Is this concern ..genuine?

At 01:23 PM 3/5/2007 -0600, Dunn, Kevin wrote:

I would submit that by specifying "malicious intent" in your scenario
you are closing off the vast majority of problems that can arise in
environments where strict controls between development, testing, and
production environments are not applied. You original question is very
valid - however I would be interested in responses to a broader question

In my opinion, the majority of problems occur when things are "fixed" in
production. This is a natural impulse, as the overwhelming majority of
people in the information technology field are "fix it" people. We do
not like to see a problem go on for a minute more than necessary.

However, when development teams are allowed access to production for
debugging and remediation, the following items can occur in the "heat of
battle" without any malicious intent.

-- A fix is created and applied - but not applied to the source code
system so the problem re-occurs with the next code update.

-- Unknown exploit code on the developers machine has access to live
production data - potentially HIPPA or trade secret data which can cost
significant resources if exposed.

-- Ad-hoc logging and tracing functions are created, causing problems
later when log files grow in strange, out of the way places and cause a
server to crash due to disk or resource exhaustion.

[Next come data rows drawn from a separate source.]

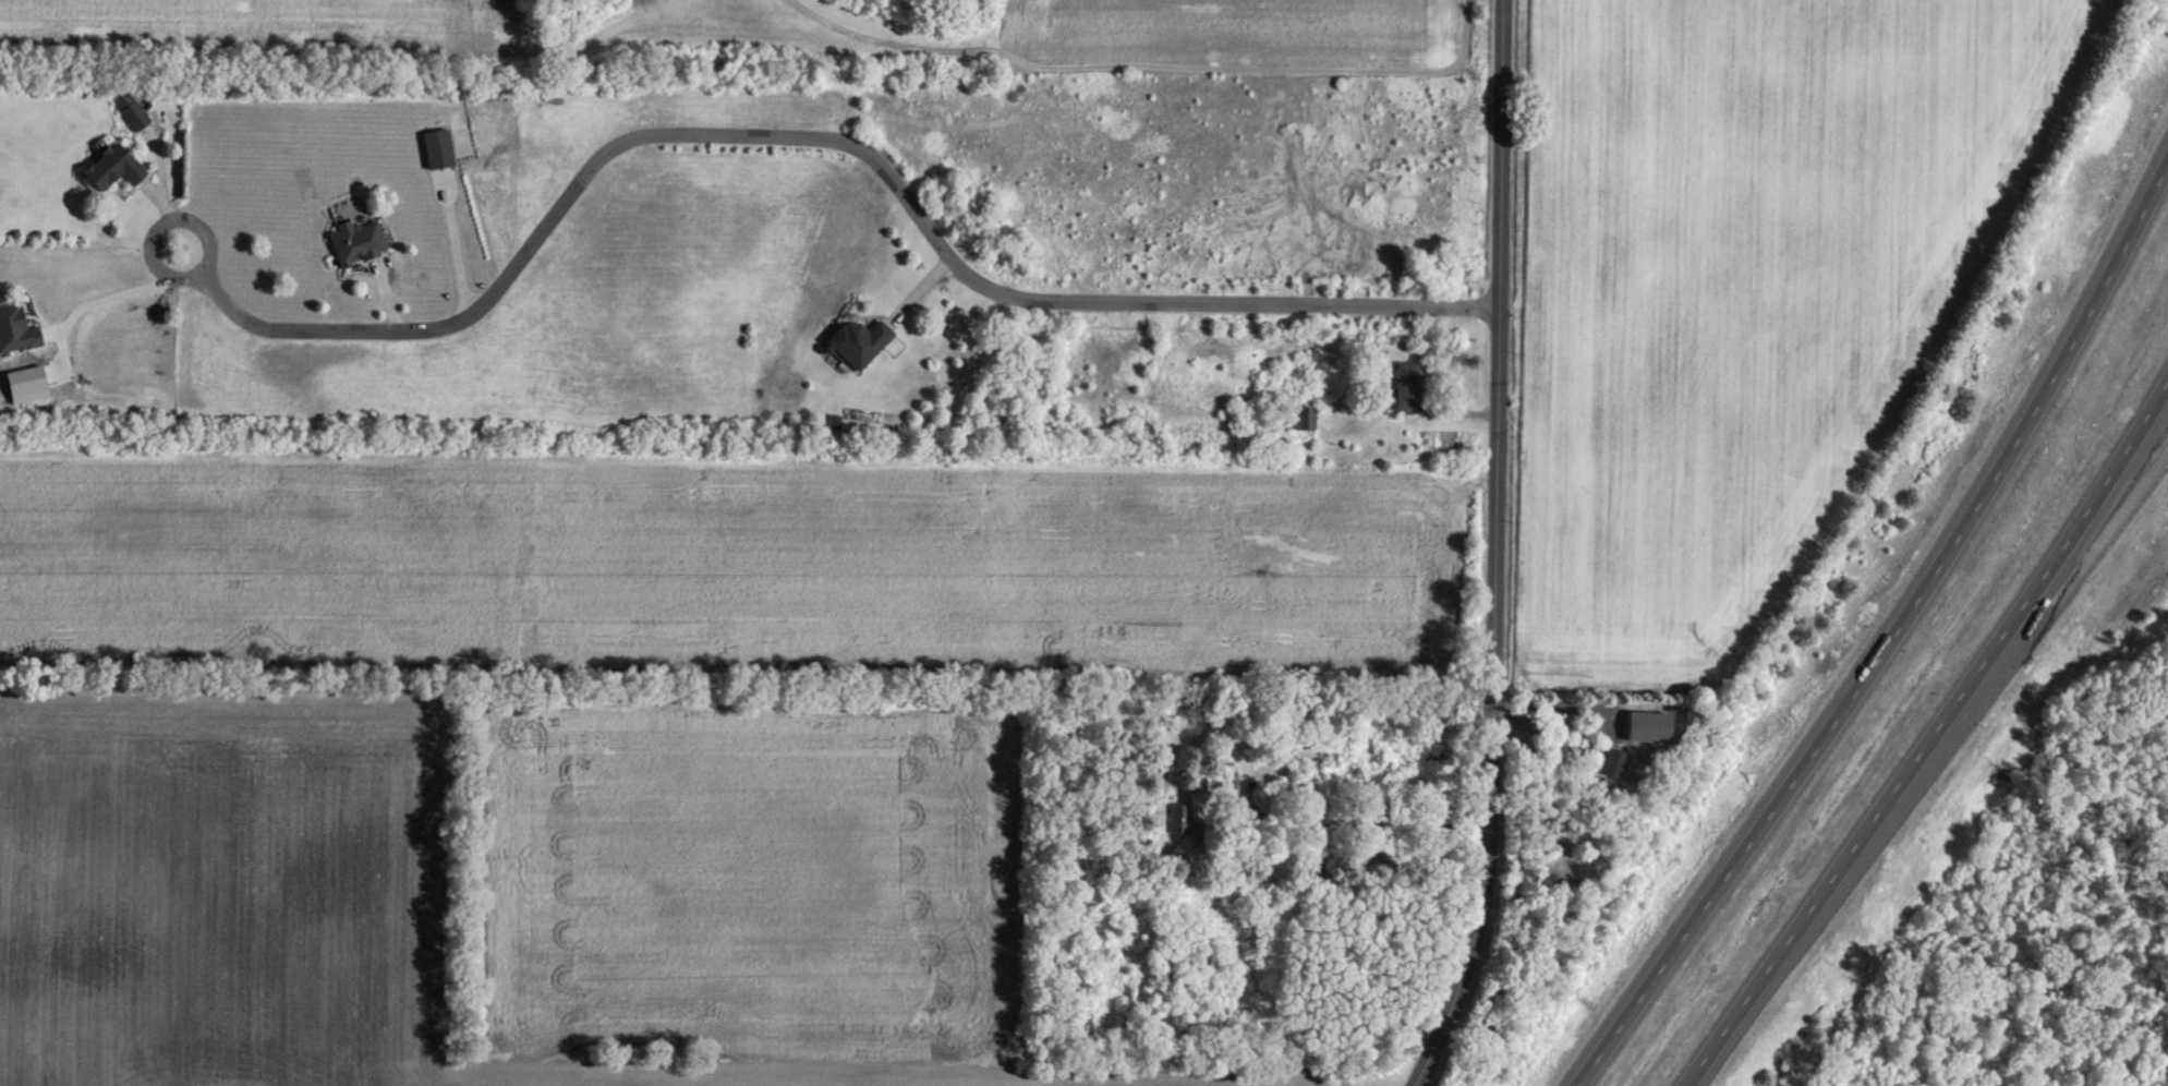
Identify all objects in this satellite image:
building: (130, 109)
road: (735, 134)
building: (112, 166)
building: (353, 241)
road: (114, 295)
building: (15, 329)
building: (858, 342)
building: (1407, 385)
building: (1299, 417)
road: (1495, 550)
road: (1892, 639)
road: (1991, 692)
road: (1546, 734)
road: (1932, 738)
building: (1612, 761)
building: (1200, 787)
road: (1352, 821)

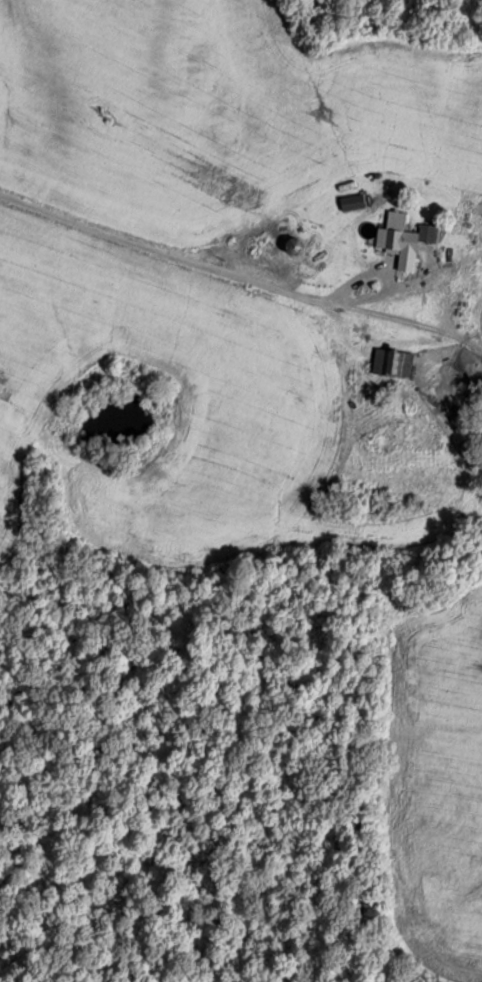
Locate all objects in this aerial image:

-- The same ad-hoc logging and tracing functions create logs which
contain sensitive data which are unknown and unmonitored and
subsequently not handled in a secure manner.

-- Debugging code is activated in production which causes un-explained
system slowness.

Unfortunately for the proof of concept aspect of your question - it is
difficult to prove that these thing will occur. However, you can show
through mathematical analysis of an organizations operational and
software defect percentages the likelihood of these items occurring.

Hope these thoughts help. Best wishes on your research, I hope you are
able to share the results with the list.